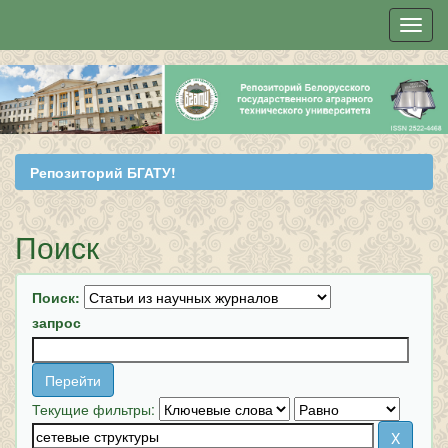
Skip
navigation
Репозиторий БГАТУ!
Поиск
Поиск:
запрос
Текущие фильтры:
---*---
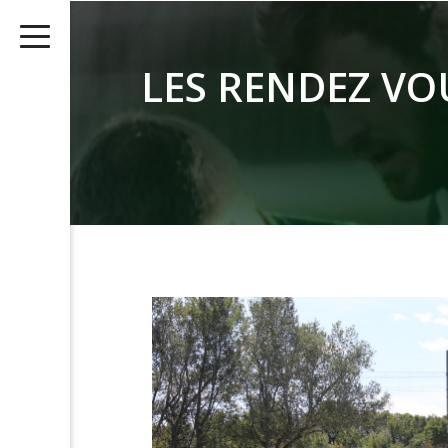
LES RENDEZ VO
---*---
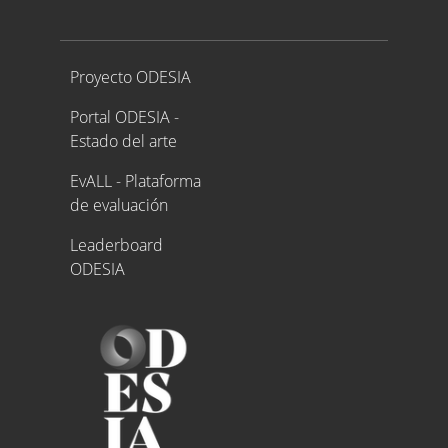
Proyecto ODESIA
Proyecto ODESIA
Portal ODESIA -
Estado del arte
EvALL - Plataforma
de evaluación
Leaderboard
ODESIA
---*---
What is the number of lines in the data that contain "ODESIA"? Write that number and nothing else.

**TASK RESULT:** 4